For instance, if you walk into a high street shop and pick up a priced product, the price on the tag is not deemed to be an offer by the shop, it is instead classed as an ‘invitation to treat’. An invitation to treat is basically an invitation to customers to make an offer to the retailer to buy the product at a specific price. Therefore, regardless of the price advertised on the tag, the retailer always has the option to refuse to accept the customer’s offer at the till and thus no contract is formed.

However, the flights booked with BA were already booked and paid for online and in these instances the situation gets a little bit more complicated. When booking anything online, consumers’ available rights will largely depend on whether a contract has actually been formed and if so, at exactly what point the contract was formed. The point at which a contract is formed is likely to be either upon payment or upon delivery.

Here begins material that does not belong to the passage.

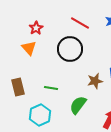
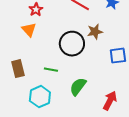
black circle: (70, 49) -> (72, 44), moved
brown star: (95, 81) -> (95, 32), moved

In order to establish exactly when the contract is formed, it is advisable to scrutinise the retailer’s Terms and Conditions and/or the wording of any confirmation emails. Just because you have paid for the goods and received confirmation email, it does not automatically follow that a contract has been formed at that point. Confirmation emails are usually only an acknowledgement of receipt and do not amount to an acceptance of the offer. It is therefore important to check the Ts and Cs to establish the position. In circumstances where the contract has not yet been formed, the retailer is entirely free to cancel the order.

Even in circumstances where a contract has been formed, it may still be possible for the retailer to cancel the contract. However, a retailer can only do so in circumstances where it can be proven that the heavily discounted price was an obvious mistake. For instance, if you discover a new IPhone X on sale for £10.00 instead of around £1,000.00, then this is likely to be either a scam, in which case avoid like the plague, or a mistake on behalf of the retailer thus rendering the contract voidable.

Despite the above, there will always be the option to request that the retailer honours the price or, alternatively, to argue that the low price was not an obvious mistake, much like the British Airways flight prices which still costed around £195.00.